Lets remove the resistor and see what happens. We now have a series circuit consisting of a battery, ammeter #1, bulb, and ammeter #2. Let's assume our power supply is adjusted correctly so as NOT to damage the light bulb. WRT the current, nothing changes. Since this is a series circuit the current is the same in both ammeters. Actually we can generalize this statement and state that "current is the same at every point in a series circuit."

For voltage you could:

1) disconnect the light bulb

2) measure the voltage of the power supply (will be whatever you set it to)

3) measure the voltage on the light bulb (will be zero)

4) connect the light bulb to the power supply and measure the voltage (will be whatever you set it to). The power supply and the bulb now have the same voltage.
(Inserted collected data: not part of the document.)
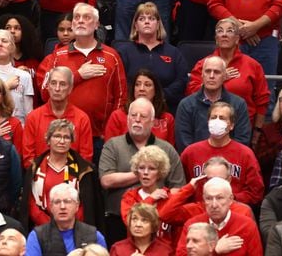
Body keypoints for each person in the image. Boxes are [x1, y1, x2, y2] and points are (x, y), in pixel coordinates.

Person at [99, 97, 185, 246]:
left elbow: (178, 188)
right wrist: (144, 173)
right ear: (127, 119)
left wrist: (159, 200)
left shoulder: (167, 149)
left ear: (152, 122)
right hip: (118, 221)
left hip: (157, 222)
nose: (137, 120)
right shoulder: (113, 145)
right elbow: (106, 180)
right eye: (133, 115)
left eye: (143, 116)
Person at [36, 3, 127, 142]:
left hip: (100, 135)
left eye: (86, 17)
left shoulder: (112, 55)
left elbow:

We can now make a statement about the power supply and bulb forming a loop. The power supply is the “source” (like a pump) that increases the electrical potential energy and the bulb is a “sink.” It reduces the electric potential energy. For good measure describe how the law of conservation of energy fits into this picture.

And yes, you could continue for the remainder of the lab to determine if the light bulb was nonohmic. Just measure the voltage across and the current through the light bulb as the power supply is varied. Plot the results and make your determination...

Please take a few minutes to look up Kirchoff’s Current Law (KCL) and Kirchoff’s Voltage Law (KVL) as these are really what we are talking about.

Keep up the good work!

Regards,

APD